The Z-score is a standard deviation which shows how much your bone mass differs from the bone mass of an average adult of the same age and gender. A Z-score is helpful in diagnosing secondary osteoporosis and is always used for children, young adults, women who are pre-menopausal, and men under age 50.

If you have a very low Z-score (≥-2), it your doctor may order additional blood tests to determine if there are other factors that may be causing lower than expected bone density e.g. kidney disease, parathyroid gland dysfunction.

Treatment and Prevention

Osteopenic patients have a lower fracture risk than those with osteoporosis and the goal of treatment is usually to prevent progression to osteoporosis. 

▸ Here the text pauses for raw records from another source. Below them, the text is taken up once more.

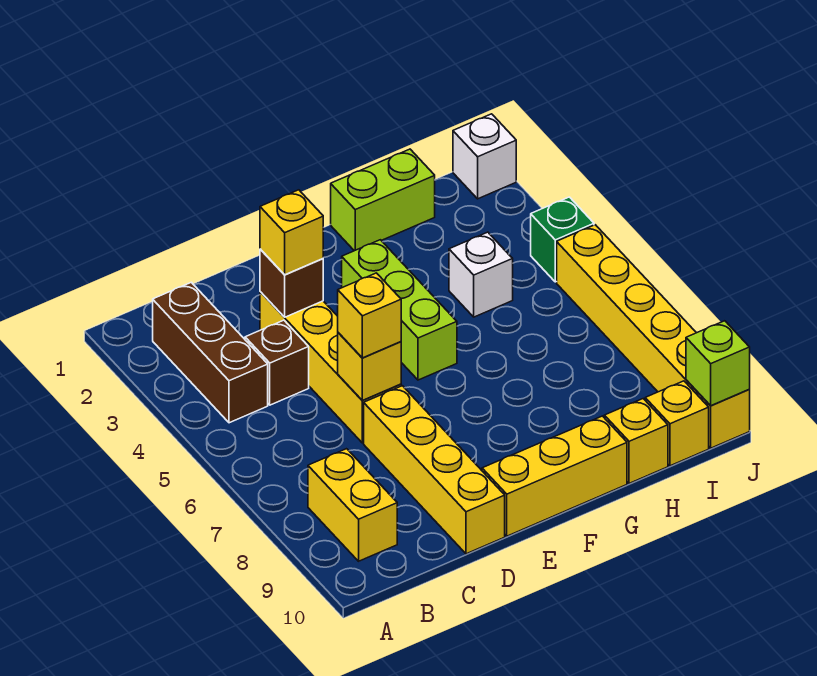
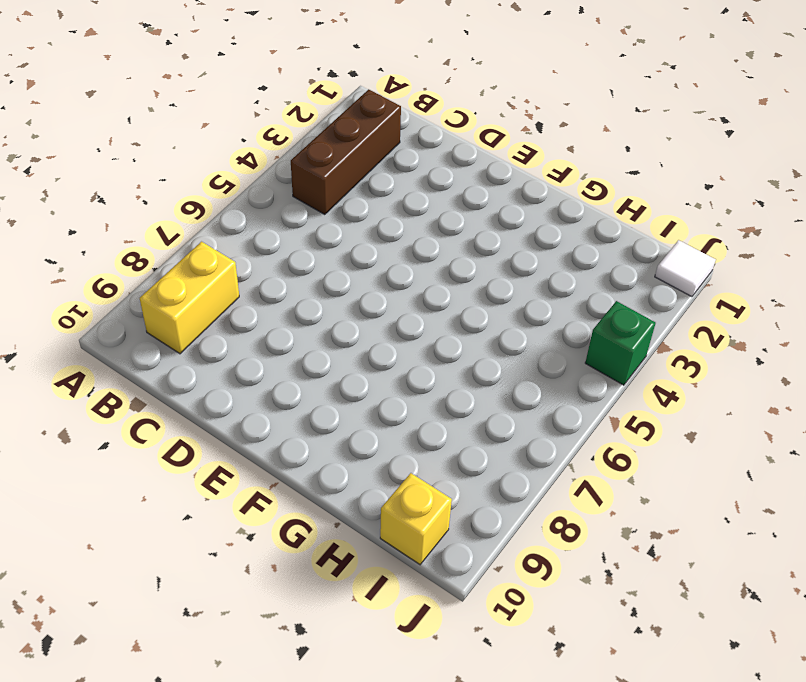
white 1x1 tile [655,240,716,297] -> white 1x1 brick [453,114,516,199]
none -> brown 1x1 brick [245,320,309,405]
none -> yellow 1x4 brick [260,292,401,443]
none -> yellow 1x4 brick [364,386,505,554]

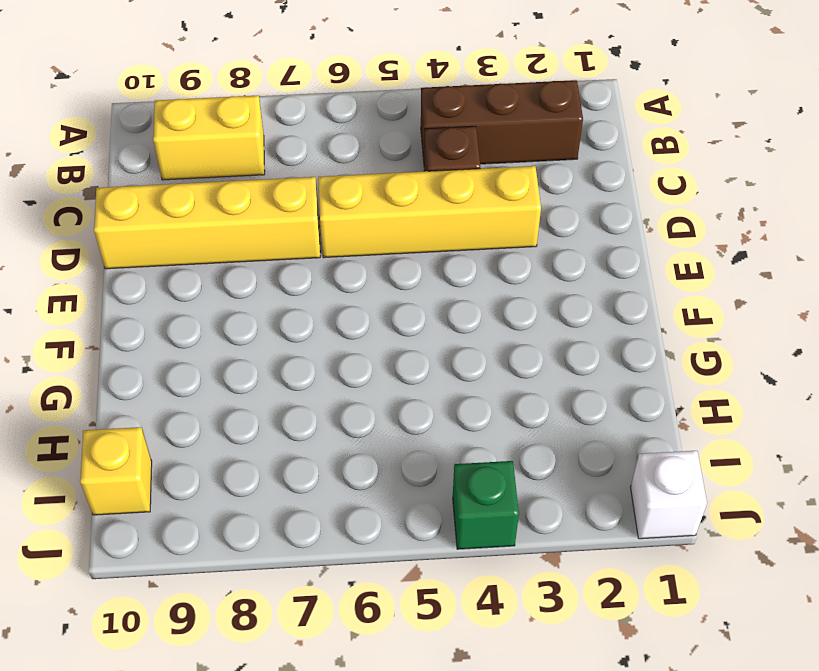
none -> yellow 1x3 brick [482,416,627,536]
none -> lime 1x3 brick [342,240,457,380]
none -> lime 1x2 brick [331,149,435,251]

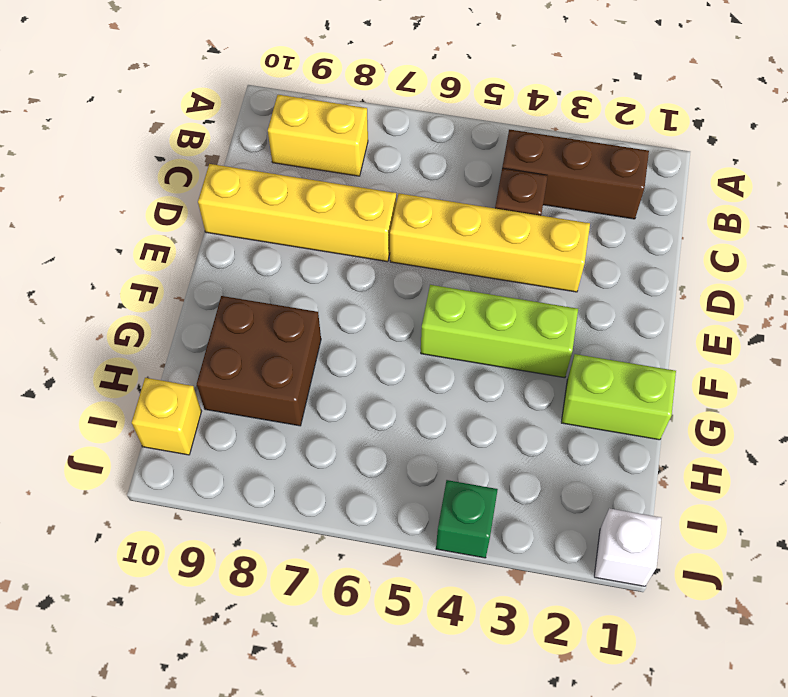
lime 1x2 brick [561,354,676,440] -> lime 1x2 brick turned to [331,149,435,251]
brown 2x2 brick [197,296,321,426] -> none
none -> yellow 1x3 brick [482,416,627,536]
none -> white 1x1 brick [449,232,513,317]
none -> yellow 1x1 brick [604,399,668,483]

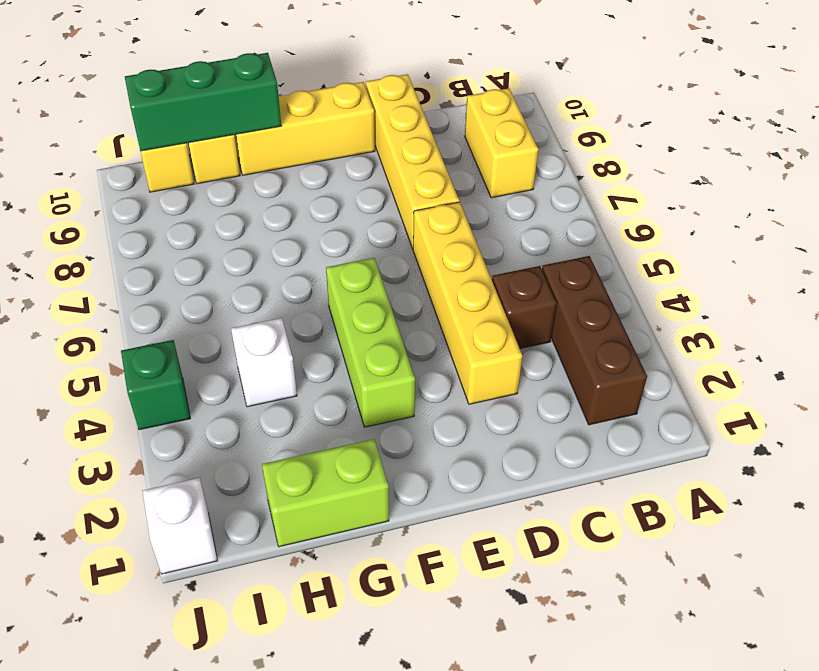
green 1x3 brick [125,53,281,151] -> none
none -> yellow 1x6 brick [557,225,750,448]
none -> brown 1x1 brick [260,249,323,317]
none -> yellow 1x1 brick [338,333,401,400]

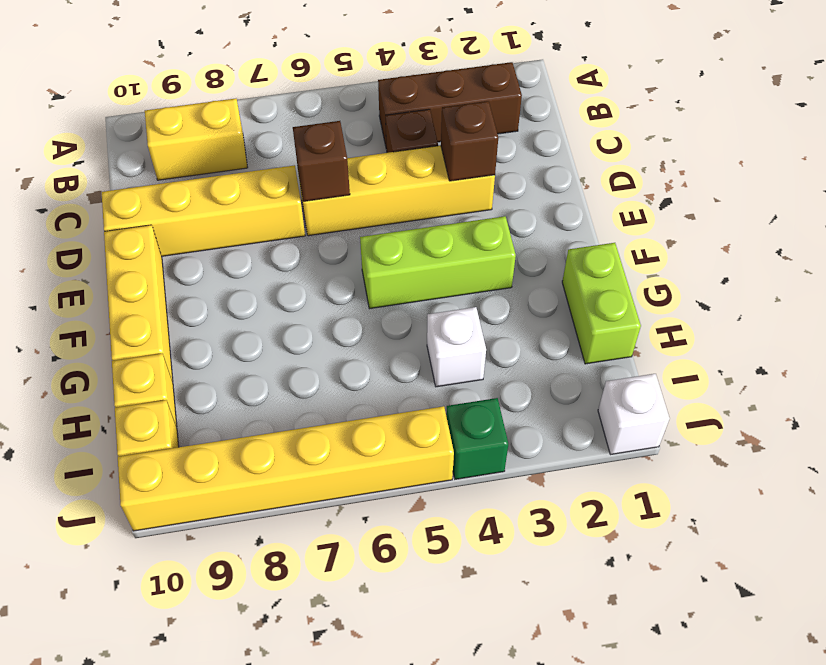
brown 1x1 brick [293,121,350,201] -> yellow 1x1 brick [338,333,401,400]
none -> lime 1x1 brick [686,321,750,406]
none -> yellow 1x1 brick [260,190,323,275]
none -> yellow 1x1 brick [338,273,401,358]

Bones will weaken as we age but there are preventive measures to delay deterioration: 

  • Regular exercise (~30 minutes daily) that includes: 
  • Eating foods rich in calcium (e.g. dairy products, spinach, broccoli) and Vitamin D (e.g. eggs, oily fish like salmon); some cereals and orange juices are fortified with both
  • Taking Calcium and/or Vitamin D supplement, especially those on restrictive diets e.g. vegans
  • Regular sun exposure helps in synthesis of Vitamin D i.e. ~ 5 to 30 minutes of midday sun exposure twice a week on the face, arms, neck, or back (darker-skinned people may need a longer time)
  • Stop smoking 
  • Avoid drinking excessive amounts of alcohol 
  • Avoid excessive caffeinated beverages (coffee, tea, energy drinks, soda); the FDA recommends 400 mg of caffeine per day (~4 cups of coffee) as a generally safe amount
  • Taking measures to prevent falls and bone injury, especially for the elderly
    • Installing grab-bars in the bathroom at home
    • Place non-slip mats in the bathroom
    • Ensure proper lighting/night-lights
    • Wear non-slip socks

Medications are usually prescribed only if the BMD is close to osteoporosis level or if a patient is found to be at high risk for fractures The Fracture Risk Assessment Tool (FRAX) score calculates the risk of having an osteoporosis-related fracture in the next 10 years; a high FRAX score may sometimes necessitate pharmacological treatment. Some examples of medications used include antiresorptive agents like bisphosphonates (e.g. risedronate, alendronate), denosumab, or bone formation-stimulating drugs such as teriparatide or abaloparatide. 

Conclusion 

Adopting healthy habits (adequate nutrition and active lifestyle) can help improve bone density and delay progression to osteopenia and osteoporosis.